The 12th Report on Carcinogens was released by U.S. Department of Health and Human Services Secretary Kathleen Sebelius on June 10, 2011. The Report on Carcinogens is prepared by the National Toxicology Program. The purpose of the congressionally mandated and science-based document is to identify substances and exposure circumstances that are known to cause cancer in humans.
While some asbestos companies and even automobile manufacturers (that used asbestos in brakes) have tried to argue that certain forms of asbestos do not cause cancer, the Report on Carcinogens confirms that all commercial fiber types of asbestos are known to increase the risk of cancers like malignant mesothelioma and lung cancer.
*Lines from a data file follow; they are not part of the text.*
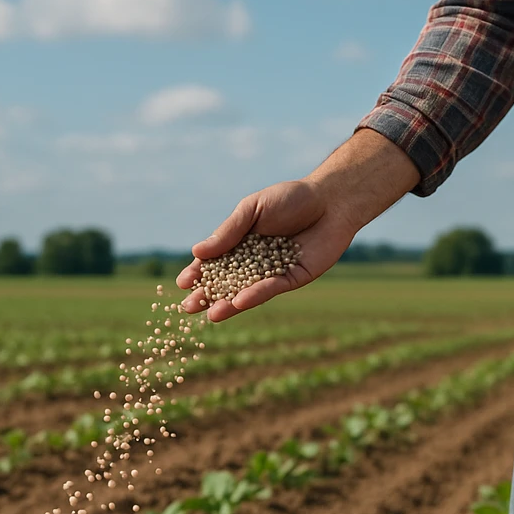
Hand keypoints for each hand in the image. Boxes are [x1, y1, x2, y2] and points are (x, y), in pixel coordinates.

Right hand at [177, 128, 419, 322]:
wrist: (331, 200)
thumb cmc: (290, 199)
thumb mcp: (252, 209)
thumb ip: (228, 231)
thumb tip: (197, 251)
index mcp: (241, 242)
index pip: (215, 261)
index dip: (198, 272)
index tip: (182, 283)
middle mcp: (254, 260)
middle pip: (227, 282)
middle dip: (208, 295)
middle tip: (188, 308)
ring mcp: (273, 272)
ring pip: (247, 291)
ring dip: (229, 303)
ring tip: (211, 315)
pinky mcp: (293, 279)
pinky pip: (271, 289)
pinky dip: (255, 295)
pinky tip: (239, 302)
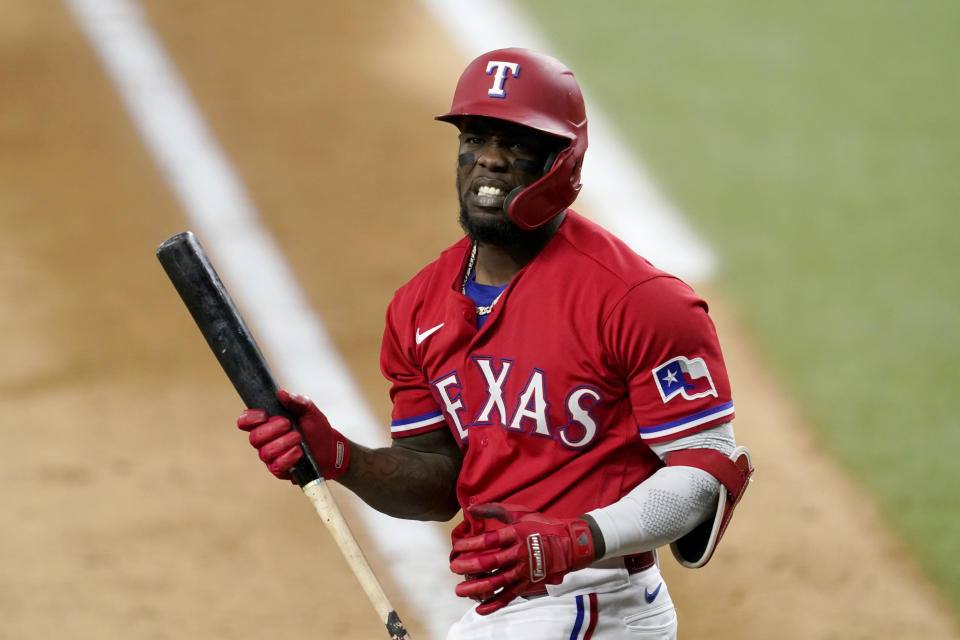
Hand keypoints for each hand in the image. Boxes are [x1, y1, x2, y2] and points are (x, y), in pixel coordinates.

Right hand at [237, 389, 350, 480]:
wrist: (330, 448)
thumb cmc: (316, 428)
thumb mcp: (309, 410)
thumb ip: (296, 401)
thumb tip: (281, 394)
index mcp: (267, 423)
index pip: (245, 421)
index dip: (250, 418)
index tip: (265, 415)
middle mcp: (264, 440)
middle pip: (254, 437)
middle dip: (272, 430)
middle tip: (288, 424)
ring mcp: (270, 456)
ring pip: (266, 452)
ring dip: (284, 443)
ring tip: (298, 437)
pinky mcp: (279, 469)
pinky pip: (277, 465)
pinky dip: (289, 457)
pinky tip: (299, 451)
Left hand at [449, 503, 595, 614]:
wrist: (569, 544)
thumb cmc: (542, 525)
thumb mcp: (519, 513)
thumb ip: (493, 509)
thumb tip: (470, 507)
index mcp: (515, 534)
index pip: (488, 541)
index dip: (470, 545)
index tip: (456, 547)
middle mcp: (518, 554)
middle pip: (489, 563)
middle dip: (468, 567)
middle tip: (453, 568)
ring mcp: (523, 571)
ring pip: (496, 583)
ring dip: (476, 588)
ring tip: (459, 590)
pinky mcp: (527, 584)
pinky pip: (509, 596)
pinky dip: (494, 604)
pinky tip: (480, 608)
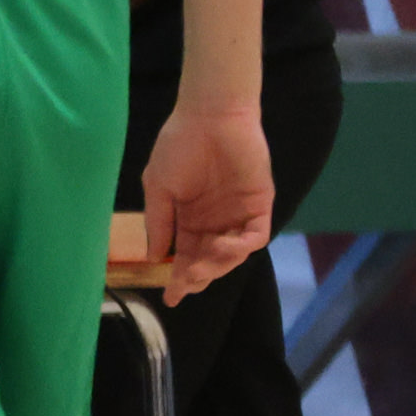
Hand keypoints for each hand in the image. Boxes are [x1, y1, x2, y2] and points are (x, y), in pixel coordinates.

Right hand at [139, 98, 273, 300]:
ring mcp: (238, 214)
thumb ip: (159, 223)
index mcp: (189, 218)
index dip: (178, 277)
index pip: (185, 255)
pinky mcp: (259, 206)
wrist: (210, 117)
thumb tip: (155, 257)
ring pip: (233, 254)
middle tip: (185, 284)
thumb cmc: (178, 147)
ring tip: (200, 266)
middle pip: (209, 260)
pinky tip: (224, 247)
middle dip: (198, 276)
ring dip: (218, 265)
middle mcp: (215, 221)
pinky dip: (241, 247)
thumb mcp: (158, 187)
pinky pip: (255, 236)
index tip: (170, 297)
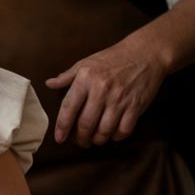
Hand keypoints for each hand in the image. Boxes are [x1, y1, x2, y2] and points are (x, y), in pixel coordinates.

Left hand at [45, 40, 165, 146]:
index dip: (62, 126)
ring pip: (104, 131)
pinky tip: (112, 133)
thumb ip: (67, 76)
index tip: (59, 138)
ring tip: (94, 139)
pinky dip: (116, 137)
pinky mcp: (135, 106)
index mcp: (86, 79)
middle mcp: (101, 90)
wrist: (144, 53)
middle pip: (86, 124)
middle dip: (80, 138)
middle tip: (79, 141)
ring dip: (97, 140)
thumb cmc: (113, 58)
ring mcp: (119, 99)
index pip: (69, 108)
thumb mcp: (86, 63)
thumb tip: (49, 84)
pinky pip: (124, 130)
In recent years, papers have been published attempting to show that chrysotile asbestos fiber does not cause mesothelioma. Funding for these papers has been linked to companies that still mine and sell chrysotile asbestos to developing nations, and to companies that used chrysotile asbestos in manufacturing asbestos products in the United States. Chrysotile is the predominant fiber type used by asbestos product manufacturers. These same companies often try to argue in court that chrysotile asbestos is safe for humans, when the companies are defending lawsuits filed by people who have been diagnosed with mesothelioma caused by asbestos. However, the overwhelming majority of legitimate, non-biased, scientific, peer reviewed sources establish that chrysotile, like all the other forms of commercial asbestos, does cause mesothelioma in humans.